[MATERIALS PROVIDED Boundary: Start]

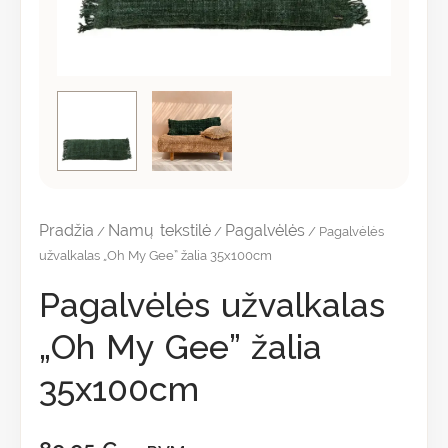
Pradžia
Namų tekstilė
Pagalvėlės
/
/
/ Pagalvėlės
užvalkalas „Oh My Gee” žalia 35x100cm
Pagalvėlės užvalkalas
„Oh My Gee” žalia
35x100cm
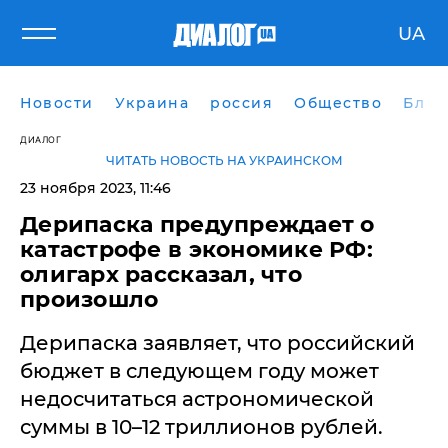
UA
Новости
Украина
россия
Общество
Блог
ДИАЛОГ
ЧИТАТЬ НОВОСТЬ НА УКРАИНСКОМ
23 ноября 2023, 11:46
Дерипаска предупреждает о
катастрофе в экономике РФ:
олигарх рассказал, что
произошло
Дерипаска заявляет, что российский
бюджет в следующем году может
недосчитаться астрономической
суммы в 10–12 триллионов рублей.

[MATERIALS PROVIDED Boundary: End]

TO DO:
Put every line of text from the data into a JSON list of strings, with one string per line and blank lines omitted. Leave the pictures out of the answer.

REPLY:
[
  "Pradžia",
  "Namų tekstilė",
  "Pagalvėlės",
  "/",
  "/",
  "/ Pagalvėlės",
  "užvalkalas „Oh My Gee” žalia 35x100cm",
  "Pagalvėlės užvalkalas",
  "„Oh My Gee” žalia",
  "35x100cm",
  "UA",
  "Новости",
  "Украина",
  "россия",
  "Общество",
  "Блог",
  "ДИАЛОГ",
  "ЧИТАТЬ НОВОСТЬ НА УКРАИНСКОМ",
  "23 ноября 2023, 11:46",
  "Дерипаска предупреждает о",
  "катастрофе в экономике РФ:",
  "олигарх рассказал, что",
  "произошло",
  "Дерипаска заявляет, что российский",
  "бюджет в следующем году может",
  "недосчитаться астрономической",
  "суммы в 10–12 триллионов рублей."
]